▶ _The task_
Extract the text of all the lines below verbatim, keeping the original wording, spelling, and line breaks.

▶ _Record excerpts_
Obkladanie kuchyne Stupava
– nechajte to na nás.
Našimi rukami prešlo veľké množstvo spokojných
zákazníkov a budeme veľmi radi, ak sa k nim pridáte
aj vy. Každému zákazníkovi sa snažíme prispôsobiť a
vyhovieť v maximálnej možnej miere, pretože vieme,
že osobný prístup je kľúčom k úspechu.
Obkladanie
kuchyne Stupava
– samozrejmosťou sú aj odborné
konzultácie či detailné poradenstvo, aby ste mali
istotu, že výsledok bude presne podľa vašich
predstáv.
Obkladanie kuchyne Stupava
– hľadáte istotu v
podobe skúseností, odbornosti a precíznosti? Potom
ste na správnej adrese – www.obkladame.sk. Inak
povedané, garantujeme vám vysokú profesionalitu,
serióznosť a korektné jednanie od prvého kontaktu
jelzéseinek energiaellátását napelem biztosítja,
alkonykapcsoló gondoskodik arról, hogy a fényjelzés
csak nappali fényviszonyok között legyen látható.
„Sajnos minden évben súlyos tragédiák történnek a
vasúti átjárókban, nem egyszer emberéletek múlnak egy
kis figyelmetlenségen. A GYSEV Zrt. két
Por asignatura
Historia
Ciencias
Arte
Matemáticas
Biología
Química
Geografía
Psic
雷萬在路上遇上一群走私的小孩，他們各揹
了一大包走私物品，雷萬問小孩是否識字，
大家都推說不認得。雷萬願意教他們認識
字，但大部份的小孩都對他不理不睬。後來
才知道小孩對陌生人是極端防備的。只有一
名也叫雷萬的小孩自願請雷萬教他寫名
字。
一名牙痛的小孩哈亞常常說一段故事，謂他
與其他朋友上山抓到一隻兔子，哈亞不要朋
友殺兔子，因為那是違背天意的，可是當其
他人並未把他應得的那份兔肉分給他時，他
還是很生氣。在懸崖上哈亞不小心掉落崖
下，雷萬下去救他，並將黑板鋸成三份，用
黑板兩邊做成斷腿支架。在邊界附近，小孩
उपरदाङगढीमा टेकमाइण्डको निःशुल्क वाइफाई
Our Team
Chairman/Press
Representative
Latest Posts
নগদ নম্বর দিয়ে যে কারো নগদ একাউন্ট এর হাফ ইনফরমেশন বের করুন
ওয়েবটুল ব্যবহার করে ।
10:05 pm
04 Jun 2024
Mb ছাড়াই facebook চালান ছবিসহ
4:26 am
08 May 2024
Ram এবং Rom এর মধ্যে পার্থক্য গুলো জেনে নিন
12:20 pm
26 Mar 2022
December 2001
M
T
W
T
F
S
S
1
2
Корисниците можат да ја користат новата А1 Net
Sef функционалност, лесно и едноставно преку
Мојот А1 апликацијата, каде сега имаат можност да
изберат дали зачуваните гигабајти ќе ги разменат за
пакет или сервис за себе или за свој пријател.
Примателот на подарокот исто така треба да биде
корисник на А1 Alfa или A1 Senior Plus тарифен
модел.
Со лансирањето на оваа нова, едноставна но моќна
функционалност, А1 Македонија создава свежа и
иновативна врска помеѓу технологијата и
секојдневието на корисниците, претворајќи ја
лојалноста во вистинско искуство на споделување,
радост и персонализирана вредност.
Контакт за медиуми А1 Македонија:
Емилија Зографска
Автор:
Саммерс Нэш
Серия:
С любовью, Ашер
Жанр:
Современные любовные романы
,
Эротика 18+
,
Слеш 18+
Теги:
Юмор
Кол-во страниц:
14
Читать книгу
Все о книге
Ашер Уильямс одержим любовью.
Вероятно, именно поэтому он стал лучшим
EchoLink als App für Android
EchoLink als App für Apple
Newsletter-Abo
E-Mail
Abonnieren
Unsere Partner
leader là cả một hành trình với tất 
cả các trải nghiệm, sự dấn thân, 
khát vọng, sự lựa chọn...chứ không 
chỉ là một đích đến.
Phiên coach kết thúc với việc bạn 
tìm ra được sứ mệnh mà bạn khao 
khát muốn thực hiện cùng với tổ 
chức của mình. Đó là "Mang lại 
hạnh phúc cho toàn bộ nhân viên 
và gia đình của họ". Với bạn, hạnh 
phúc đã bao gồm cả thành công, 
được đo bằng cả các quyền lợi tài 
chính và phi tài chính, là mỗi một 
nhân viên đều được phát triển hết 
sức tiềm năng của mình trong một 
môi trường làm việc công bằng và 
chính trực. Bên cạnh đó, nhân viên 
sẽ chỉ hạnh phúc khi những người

▶ _Solution to the problem_
Obkladanie kuchyne Stupava
– nechajte to na nás.
Našimi rukami prešlo veľké množstvo spokojných
zákazníkov a budeme veľmi radi, ak sa k nim pridáte
aj vy. Každému zákazníkovi sa snažíme prispôsobiť a
vyhovieť v maximálnej možnej miere, pretože vieme,
že osobný prístup je kľúčom k úspechu.
Obkladanie
kuchyne Stupava
– samozrejmosťou sú aj odborné
konzultácie či detailné poradenstvo, aby ste mali
istotu, že výsledok bude presne podľa vašich
predstáv.
Obkladanie kuchyne Stupava
– hľadáte istotu v
podobe skúseností, odbornosti a precíznosti? Potom
ste na správnej adrese – www.obkladame.sk. Inak
povedané, garantujeme vám vysokú profesionalitu,
serióznosť a korektné jednanie od prvého kontaktu
jelzéseinek energiaellátását napelem biztosítja,
alkonykapcsoló gondoskodik arról, hogy a fényjelzés
csak nappali fényviszonyok között legyen látható.
„Sajnos minden évben súlyos tragédiák történnek a
vasúti átjárókban, nem egyszer emberéletek múlnak egy
kis figyelmetlenségen. A GYSEV Zrt. két
Por asignatura
Historia
Ciencias
Arte
Matemáticas
Biología
Química
Geografía
Psic
雷萬在路上遇上一群走私的小孩，他們各揹
了一大包走私物品，雷萬問小孩是否識字，
大家都推說不認得。雷萬願意教他們認識
字，但大部份的小孩都對他不理不睬。後來
才知道小孩對陌生人是極端防備的。只有一
名也叫雷萬的小孩自願請雷萬教他寫名
字。
一名牙痛的小孩哈亞常常說一段故事，謂他
與其他朋友上山抓到一隻兔子，哈亞不要朋
友殺兔子，因為那是違背天意的，可是當其
他人並未把他應得的那份兔肉分給他時，他
還是很生氣。在懸崖上哈亞不小心掉落崖
下，雷萬下去救他，並將黑板鋸成三份，用
黑板兩邊做成斷腿支架。在邊界附近，小孩
उपरदाङगढीमा टेकमाइण्डको निःशुल्क वाइफाई
Our Team
Chairman/Press
Representative
Latest Posts
নগদ নম্বর দিয়ে যে কারো নগদ একাউন্ট এর হাফ ইনফরমেশন বের করুন
ওয়েবটুল ব্যবহার করে ।
10:05 pm
04 Jun 2024
Mb ছাড়াই facebook চালান ছবিসহ
4:26 am
08 May 2024
Ram এবং Rom এর মধ্যে পার্থক্য গুলো জেনে নিন
12:20 pm
26 Mar 2022
December 2001
M
T
W
T
F
S
S
1
2
Корисниците можат да ја користат новата А1 Net
Sef функционалност, лесно и едноставно преку
Мојот А1 апликацијата, каде сега имаат можност да
изберат дали зачуваните гигабајти ќе ги разменат за
пакет или сервис за себе или за свој пријател.
Примателот на подарокот исто така треба да биде
корисник на А1 Alfa или A1 Senior Plus тарифен
модел.
Со лансирањето на оваа нова, едноставна но моќна
функционалност, А1 Македонија создава свежа и
иновативна врска помеѓу технологијата и
секојдневието на корисниците, претворајќи ја
лојалноста во вистинско искуство на споделување,
радост и персонализирана вредност.
Контакт за медиуми А1 Македонија:
Емилија Зографска
Автор:
Саммерс Нэш
Серия:
С любовью, Ашер
Жанр:
Современные любовные романы
,
Эротика 18+
,
Слеш 18+
Теги:
Юмор
Кол-во страниц:
14
Читать книгу
Все о книге
Ашер Уильямс одержим любовью.
Вероятно, именно поэтому он стал лучшим
EchoLink als App für Android
EchoLink als App für Apple
Newsletter-Abo
E-Mail
Abonnieren
Unsere Partner
leader là cả một hành trình với tất 
cả các trải nghiệm, sự dấn thân, 
khát vọng, sự lựa chọn...chứ không 
chỉ là một đích đến.
Phiên coach kết thúc với việc bạn 
tìm ra được sứ mệnh mà bạn khao 
khát muốn thực hiện cùng với tổ 
chức của mình. Đó là "Mang lại 
hạnh phúc cho toàn bộ nhân viên 
và gia đình của họ". Với bạn, hạnh 
phúc đã bao gồm cả thành công, 
được đo bằng cả các quyền lợi tài 
chính và phi tài chính, là mỗi một 
nhân viên đều được phát triển hết 
sức tiềm năng của mình trong một 
môi trường làm việc công bằng và 
chính trực. Bên cạnh đó, nhân viên 
sẽ chỉ hạnh phúc khi những người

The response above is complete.